Gather each line in the listing below that contains the string "Trumon", and copy those lines in full.

[[ Extracted material, beginning ]]

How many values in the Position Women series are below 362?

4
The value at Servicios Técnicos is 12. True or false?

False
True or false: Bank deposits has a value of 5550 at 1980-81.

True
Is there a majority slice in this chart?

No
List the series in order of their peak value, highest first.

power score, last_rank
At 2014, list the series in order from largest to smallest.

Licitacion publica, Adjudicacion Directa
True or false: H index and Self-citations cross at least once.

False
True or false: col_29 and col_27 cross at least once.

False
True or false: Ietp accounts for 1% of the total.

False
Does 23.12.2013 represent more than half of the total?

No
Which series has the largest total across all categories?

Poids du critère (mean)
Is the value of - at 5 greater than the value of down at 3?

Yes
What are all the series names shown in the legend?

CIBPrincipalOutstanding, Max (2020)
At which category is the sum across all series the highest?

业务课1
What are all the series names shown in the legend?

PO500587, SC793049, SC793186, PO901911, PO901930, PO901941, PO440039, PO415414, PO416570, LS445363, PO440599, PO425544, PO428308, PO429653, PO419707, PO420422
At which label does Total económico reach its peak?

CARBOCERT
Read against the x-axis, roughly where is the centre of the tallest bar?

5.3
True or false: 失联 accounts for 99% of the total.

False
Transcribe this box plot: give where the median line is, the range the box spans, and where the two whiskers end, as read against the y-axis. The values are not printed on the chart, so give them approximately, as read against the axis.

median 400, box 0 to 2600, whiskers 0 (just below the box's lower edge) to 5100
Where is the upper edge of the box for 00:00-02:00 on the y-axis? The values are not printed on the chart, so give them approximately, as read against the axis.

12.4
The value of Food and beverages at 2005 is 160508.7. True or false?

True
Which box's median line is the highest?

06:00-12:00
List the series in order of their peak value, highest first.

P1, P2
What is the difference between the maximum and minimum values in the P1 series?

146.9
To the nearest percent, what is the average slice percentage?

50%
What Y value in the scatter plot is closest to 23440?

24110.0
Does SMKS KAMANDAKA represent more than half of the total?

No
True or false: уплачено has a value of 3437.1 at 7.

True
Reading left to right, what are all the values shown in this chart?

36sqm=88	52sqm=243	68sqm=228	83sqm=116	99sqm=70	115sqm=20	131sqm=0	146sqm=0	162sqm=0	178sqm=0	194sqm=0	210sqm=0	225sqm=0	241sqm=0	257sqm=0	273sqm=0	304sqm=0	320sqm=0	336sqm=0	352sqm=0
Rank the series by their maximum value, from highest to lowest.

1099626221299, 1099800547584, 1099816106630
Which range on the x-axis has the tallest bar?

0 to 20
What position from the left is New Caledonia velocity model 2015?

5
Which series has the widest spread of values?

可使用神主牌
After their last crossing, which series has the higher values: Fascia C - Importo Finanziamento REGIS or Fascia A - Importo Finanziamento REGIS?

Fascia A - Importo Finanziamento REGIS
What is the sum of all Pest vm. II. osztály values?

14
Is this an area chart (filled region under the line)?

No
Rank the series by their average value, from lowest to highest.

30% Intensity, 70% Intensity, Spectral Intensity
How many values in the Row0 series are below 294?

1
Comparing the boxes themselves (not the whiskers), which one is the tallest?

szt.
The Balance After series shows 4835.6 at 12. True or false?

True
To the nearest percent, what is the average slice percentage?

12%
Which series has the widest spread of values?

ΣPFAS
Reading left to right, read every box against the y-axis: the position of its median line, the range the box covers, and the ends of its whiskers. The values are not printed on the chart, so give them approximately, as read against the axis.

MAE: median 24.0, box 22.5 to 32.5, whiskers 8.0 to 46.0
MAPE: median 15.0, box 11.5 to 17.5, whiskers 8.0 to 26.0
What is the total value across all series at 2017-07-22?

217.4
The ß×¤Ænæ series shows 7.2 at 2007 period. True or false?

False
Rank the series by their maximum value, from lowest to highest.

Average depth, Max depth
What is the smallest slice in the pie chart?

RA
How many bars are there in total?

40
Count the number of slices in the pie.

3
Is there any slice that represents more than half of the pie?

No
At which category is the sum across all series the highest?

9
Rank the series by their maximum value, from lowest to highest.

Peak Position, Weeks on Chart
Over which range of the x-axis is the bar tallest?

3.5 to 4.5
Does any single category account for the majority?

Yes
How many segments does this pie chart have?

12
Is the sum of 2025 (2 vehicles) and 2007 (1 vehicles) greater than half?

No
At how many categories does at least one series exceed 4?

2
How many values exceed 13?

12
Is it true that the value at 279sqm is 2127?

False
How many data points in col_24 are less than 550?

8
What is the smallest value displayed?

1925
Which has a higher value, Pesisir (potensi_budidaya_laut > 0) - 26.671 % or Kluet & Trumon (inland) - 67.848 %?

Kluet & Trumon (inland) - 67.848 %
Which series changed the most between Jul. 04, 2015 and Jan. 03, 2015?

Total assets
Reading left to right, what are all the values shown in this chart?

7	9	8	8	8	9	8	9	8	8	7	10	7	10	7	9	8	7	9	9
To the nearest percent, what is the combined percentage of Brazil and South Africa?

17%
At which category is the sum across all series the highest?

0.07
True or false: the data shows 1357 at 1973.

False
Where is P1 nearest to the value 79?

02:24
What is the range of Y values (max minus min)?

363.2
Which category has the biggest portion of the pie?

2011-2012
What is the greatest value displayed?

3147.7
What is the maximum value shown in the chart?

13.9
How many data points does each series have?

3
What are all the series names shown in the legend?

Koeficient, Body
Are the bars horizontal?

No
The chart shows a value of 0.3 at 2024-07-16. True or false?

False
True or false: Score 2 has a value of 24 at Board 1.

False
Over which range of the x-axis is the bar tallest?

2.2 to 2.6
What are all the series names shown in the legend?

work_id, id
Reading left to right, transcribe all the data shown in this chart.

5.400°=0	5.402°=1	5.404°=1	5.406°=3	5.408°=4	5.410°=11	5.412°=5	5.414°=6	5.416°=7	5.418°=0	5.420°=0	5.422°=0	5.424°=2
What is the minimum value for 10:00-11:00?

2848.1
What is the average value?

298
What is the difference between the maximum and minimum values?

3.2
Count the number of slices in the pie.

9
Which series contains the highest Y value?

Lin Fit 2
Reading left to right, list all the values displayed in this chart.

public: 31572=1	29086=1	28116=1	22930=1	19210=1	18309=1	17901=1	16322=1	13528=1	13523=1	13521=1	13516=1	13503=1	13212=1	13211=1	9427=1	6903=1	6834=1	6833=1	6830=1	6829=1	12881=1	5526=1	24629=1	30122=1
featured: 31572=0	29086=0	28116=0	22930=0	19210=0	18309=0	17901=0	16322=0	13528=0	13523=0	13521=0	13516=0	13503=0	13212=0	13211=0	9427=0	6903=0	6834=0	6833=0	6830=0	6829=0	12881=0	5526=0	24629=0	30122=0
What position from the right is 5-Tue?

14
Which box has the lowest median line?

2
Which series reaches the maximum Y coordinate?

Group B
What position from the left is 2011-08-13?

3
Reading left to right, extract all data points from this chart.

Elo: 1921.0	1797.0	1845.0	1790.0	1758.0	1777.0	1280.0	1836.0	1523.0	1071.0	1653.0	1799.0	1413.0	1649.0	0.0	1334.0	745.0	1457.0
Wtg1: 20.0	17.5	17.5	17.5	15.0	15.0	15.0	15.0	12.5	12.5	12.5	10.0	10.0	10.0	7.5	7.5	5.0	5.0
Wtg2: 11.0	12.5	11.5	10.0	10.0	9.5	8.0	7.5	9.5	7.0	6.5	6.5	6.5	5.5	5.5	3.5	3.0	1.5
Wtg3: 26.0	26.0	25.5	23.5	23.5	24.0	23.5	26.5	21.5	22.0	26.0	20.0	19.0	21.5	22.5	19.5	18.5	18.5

[[ Extracted material, end ]]

◆ Response to the task
Which has a higher value, Pesisir (potensi_budidaya_laut > 0) - 26.671 % or Kluet & Trumon (inland) - 67.848 %?
Kluet & Trumon (inland) - 67.848 %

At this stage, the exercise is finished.